Dr. A. Althaf, convenor, of the state IMA epidemic control cell, feels that the government needs to strengthen ICU care by providing adequate manpower and logistics. “Though we have a robust healthcare system, if cases go up, it will be beyond our capacity. In districts with high TPR, ICU facilities should be strengthened,” he says.
The state has seen muted festival season this time given rising cases and restrictions. Ahead of Onam, the government had implemented new guidelines mandating RT-PCR negative certificates or vaccination proofs for shoppers, which invited protests from traders. Last month, the Supreme Court has pulled up the state government for lifting restrictions during Eid celebrations.
Though high numbers are not much of a concern, the number of deaths is worrisome, says Dr. Altaf. “We need to bring down the mortality rate. Right now, 100 deaths have been reported daily,” he says.
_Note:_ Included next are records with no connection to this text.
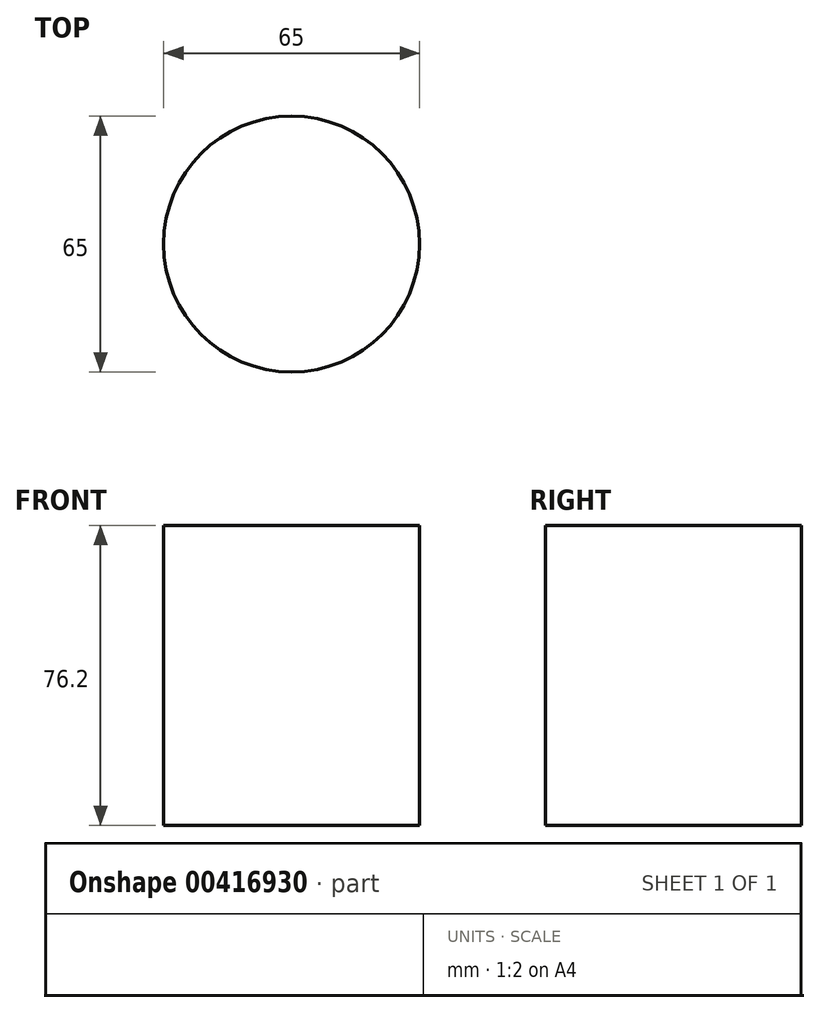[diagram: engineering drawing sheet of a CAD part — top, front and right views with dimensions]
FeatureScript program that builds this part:
annotation { "Feature Type Name" : "Feature", "Feature Type Description" : "" }
export const myFeature = defineFeature(function(context is Context, id is Id, definition is map)
    precondition{}
    {
        {
            var Q0;
            Q0=qCreatedBy(makeId("Top.planeOp"),FACE);
            var sketch = newSketch(context, id + "F0", { "sketchPlane" : qUnion([Q0])});
            skCircle(sketch, "E0", {"center": v(0, 0) * mm, "radius": 32.5 * mm});
            skSolve(sketch);
        }
        {
            var Q0;
            Q0=makeQuery(id+"F0.imprint","IMPRINT",FACE,{"disambiguationData":[TD([[makeQuery(id+"F0.imprint","IMPRINT",EDGE,{"derivedFrom":sQuery(id+"F0.wireOp",EDGE,"E0")}),1.0]])]});
            extrude(context, id + "F1", {"entities" : qUnion([Q0]), "depth" : 76.2 * mm});
        }
    });
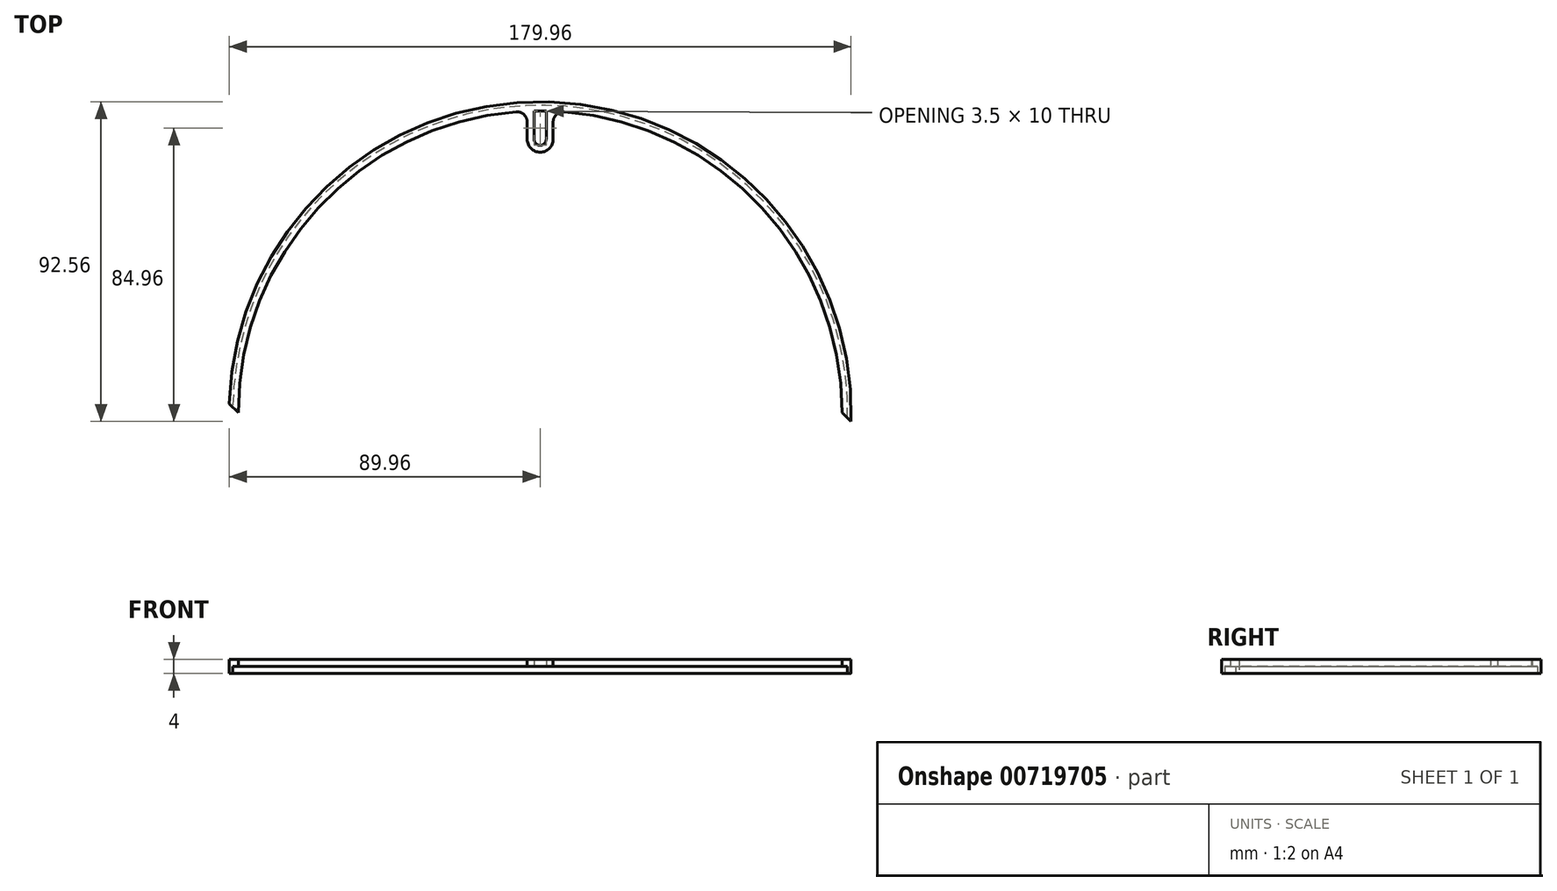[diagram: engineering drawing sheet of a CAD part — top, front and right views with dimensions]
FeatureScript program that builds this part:
annotation { "Feature Type Name" : "Feature", "Feature Type Description" : "" }
export const myFeature = defineFeature(function(context is Context, id is Id, definition is map)
    precondition{}
    {
        {
            var Q0;
            Q0=qCreatedBy(makeId("Top.planeOp"),FACE);
            var sketch = newSketch(context, id + "F0", { "sketchPlane" : qUnion([Q0])});
            skArc(sketch, "E0", {"start": v(89.96, -2.56) * mm, "mid": v(2.56, 89.96) * mm, "end": v(-89.96, 2.56) * mm});
            skArc(sketch, "E1", {"start": v(-6.99, 87.12) * mm, "mid": v(-64.22, 59.28) * mm, "end": v(-87.4, 0) * mm});
            skLineSegment(sketch, "E2.right", {"start": v(-3.75, 84.13) * mm, "end": v(-3.75, 79.15) * mm});
            skArc(sketch, "E3", {"start": v(-3.75, 79.15) * mm, "mid": v(0, 75.4) * mm, "end": v(3.75, 79.15) * mm});
            skLineSegment(sketch, "E4.trimOffspring", {"start": v(3.75, 84.13) * mm, "end": v(3.75, 79.15) * mm});
            skArc(sketch, "E5.trimOffspring", {"start": v(87.4, 0) * mm, "mid": v(64.22, 59.28) * mm, "end": v(6.99, 87.12) * mm});
            skArc(sketch, "E6", {"start": v(-1.75, 79.15) * mm, "mid": v(0, 77.4) * mm, "end": v(1.75, 79.15) * mm});
            skLineSegment(sketch, "E7", {"start": v(-1.75, 79.15) * mm, "end": v(-1.75, 87.4) * mm});
            skLineSegment(sketch, "E8", {"start": v(-1.75, 87.4) * mm, "end": v(1.75, 87.4) * mm});
            skLineSegment(sketch, "E9", {"start": v(1.75, 87.4) * mm, "end": v(1.75, 79.15) * mm});
            skPoint(sketch, "E10.visualSharp", {"position": v(-3.75, 87.32) * mm});
            skArc(sketch, "E10.filletArc", {"start": v(-3.75, 84.13) * mm, "mid": v(-4.72, 86.33) * mm, "end": v(-6.99, 87.12) * mm});
            skPoint(sketch, "E11.visualSharp", {"position": v(3.75, 87.32) * mm});
            skArc(sketch, "E11.filletArc", {"start": v(6.99, 87.12) * mm, "mid": v(4.72, 86.33) * mm, "end": v(3.75, 84.13) * mm});
            skLineSegment(sketch, "E12", {"start": v(-87.4, 0) * mm, "end": v(-89.96, 2.56) * mm});
            skLineSegment(sketch, "E13", {"start": v(87.4, 0) * mm, "end": v(89.96, -2.56) * mm});
            skSolve(sketch);
        }
        {
            var Q0;
            Q0 = qSketchRegion(id + "F0", true);
            extrude(context, id + "F1", {"entities" : qUnion([Q0]), "depth" : 4 * mm, "offsetDistance" : 25 * mm});
        }
        {
            var Q0;
            Q0=qCreatedBy(makeId("Top.planeOp"),FACE);
            var sketch = newSketch(context, id + "F2", { "sketchPlane" : qUnion([Q0])});
            skCircle(sketch, "E14", {"center": v(0, 0) * mm, "radius": 89 * mm});
            skLineSegment(sketch, "E15", {"start": v(0, 0) * mm, "end": v(-77.08, 44.5) * mm, "construction": true});
            skLineSegment(sketch, "E16", {"start": v(-77.08, 44.5) * mm, "end": v(77.08, 44.5) * mm, "construction": true});
            skLineSegment(sketch, "E17", {"start": v(77.08, 44.5) * mm, "end": v(0, 0) * mm, "construction": true});
            skCircle(sketch, "E18", {"center": v(0, 0) * mm, "radius": 87.4 * mm, "construction": true});
            skSolve(sketch);
        }
        {
            var Q0;
            Q0 = qSketchRegion(id + "F2", true);
            extrude(context, id + "F3", {"entities" : qUnion([Q0]), "operationType" : NewBodyOperationType.REMOVE, "depth" : 2 * mm, "offsetDistance" : 25 * mm});
        }
    });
The high incidence of Covid infections in the state has been a cause of worry in the past few months, while the rest of the country is seeing a downward trend in the second wave of the pandemic. Now that the state is responsible for a major chunk of total caseloads in the country, many wonder whether the Kerala model, which has been touted as a poster child for Covid management during the first wave, turned out to be a delusional one. Experts attribute the rising numbers to multiple factors. One of the main reasons is the presence of a large number of susceptible populations in the state, says Dr. Jayadevan. The latest ICMR seroprevalence survey has found that Kerala has the least seropositivity rate of 44 percent, which means that half of the population is still vulnerable to the virus.
The other reasons that drive the numbers are Kerala’s high testing and case detection rates. The rates are quite high compared to other states in the country, say experts. ICMR data shows that while Kerala detects one in five infections, Bihar reported one in 134 cases. The number of tests conducted by Kerala per million is 8, 08,058, which is one of the highest in the country. In vaccination too, Kerala is ahead of other states as more than 50 percent of the population have received at least one dose of vaccine.
It was estimated that 21 percent of the population has been fully vaccinated in the state.
Maximizing vaccination is the way forward to fight the virus, says Dr. Altaf, adding that lockdowns and restrictions wouldn’t provide permanent solutions. “Transmission possibilities should be scientifically controlled. For instance, if we allow dining in restaurants, it should be allowed in open areas and cross-ventilated spaces. Government should actively consider enhancing economic activities and partially opening schools,” he says.
The six-member team led by the National Centre for Disease Control (NCDC), which visited Kerala, has flagged negligence in home isolation and low contact tracing as one of the reasons contributing to the spurt in cases. Dr. Altaf says that though home isolation is responsible for the spread of infection within homes, it helps in the reduction of mortality rates. “Though home isolation leads to an active spread of the disease within homes, most of these people don’t require hospitalization. Thus hospitals are not burdened, “he says adding that high rates of vaccination have helped in the reduction of the severity of the disease.